United States Nuclear Regulatory Commission - Protecting People and the Environment

Information Notice No. 92-05: Potential Coil Insulation Breakdown in ABB RXMH2 Relays

                                UNITED STATES
                        NUCLEAR REGULATORY COMMISSION
                    OFFICE OF NUCLEAR REACTOR REGULATION
                           WASHINGTON, D.C. 20555

                               January 8, 1992


NRC INFORMATION NOTICE 92-05:  POTENTIAL COIL INSULATION BREAKDOWN 
                               IN ABB RXMH2 RELAYS


Addressees

All holders of operating licenses or construction permits for nuclear power 
reactors.

Purpose

The U.S. Nuclear Regulatory Commission (NRC) is issuing this information 
notice to alert addressees to a potentially safety-significant problem 
involving the coil insulation breakdown in Asea Brown Boveri (ABB) RXMH2 
relays.  It is expected that recipients will review the information for 
applicability to their facilities and consider actions, as appropriate, to 
avoid similar problems.  However, suggestions contained in this information 
notice are not NRC requirements; therefore, no specific action or written 
response is required.

_Provided material_.

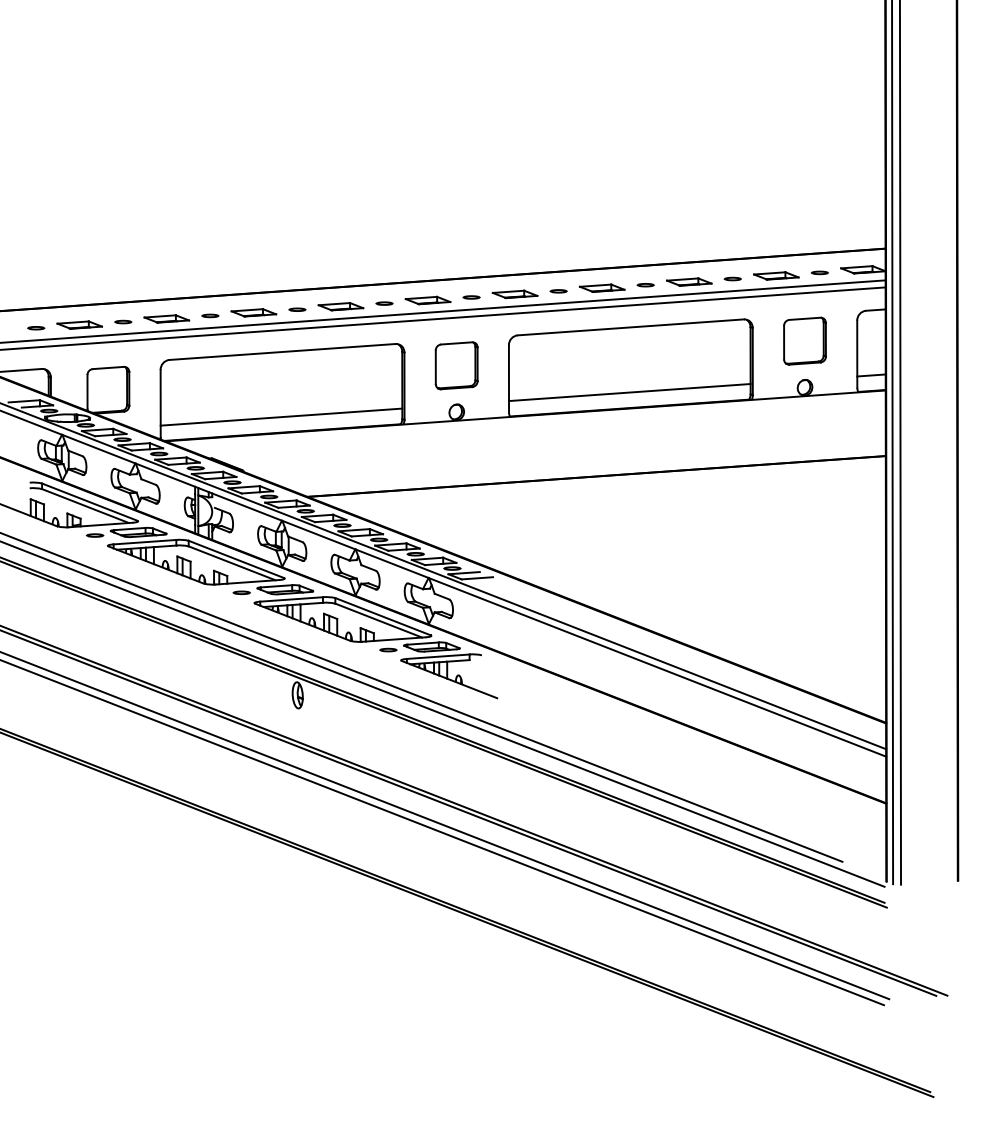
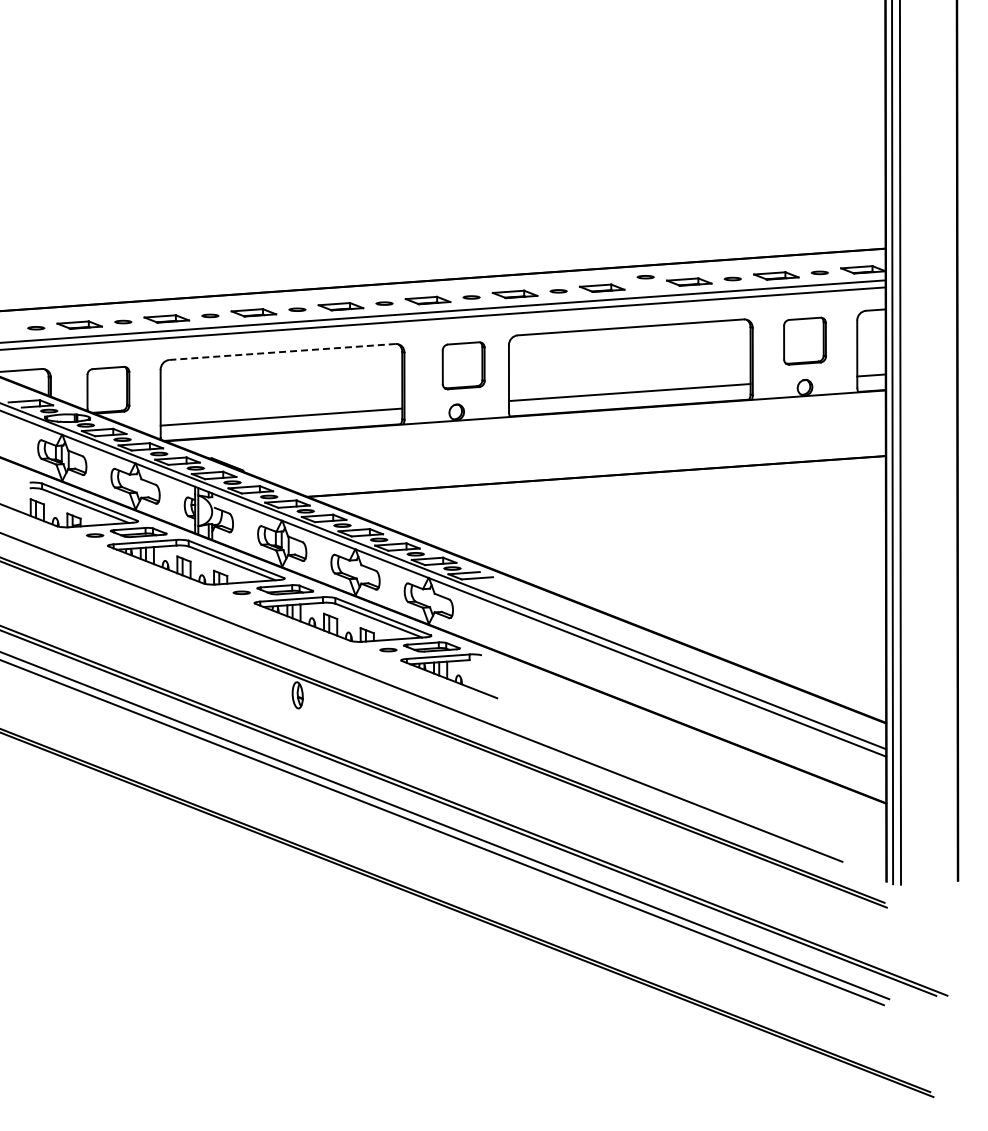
part at (645, 285) position: (645, 285) -> (645, 277)
line at (283, 351): solid -> dashed
part at (456, 365) position: (456, 365) -> (463, 365)
line at (443, 714): present -> none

_Directives_.
**A.** From the information notice, echo everything from "The U.S. Nuclear" down to "response is required.".
**B.** Answer these from the information notice, one line each:
(i) On what date was it issued?
(ii) To whom is it addressed?
(iii) What company does it name for the RXMH2 relays?

_In response_.
**A.**
The U.S. Nuclear Regulatory Commission (NRC) is issuing this information 
notice to alert addressees to a potentially safety-significant problem 
involving the coil insulation breakdown in Asea Brown Boveri (ABB) RXMH2 
relays.  It is expected that recipients will review the information for 
applicability to their facilities and consider actions, as appropriate, to 
avoid similar problems.  However, suggestions contained in this information 
notice are not NRC requirements; therefore, no specific action or written 
response is required.

**B.**
(i) January 8, 1992
(ii) All holders of operating licenses or construction permits for nuclear power reactors
(iii) Asea Brown Boveri (ABB)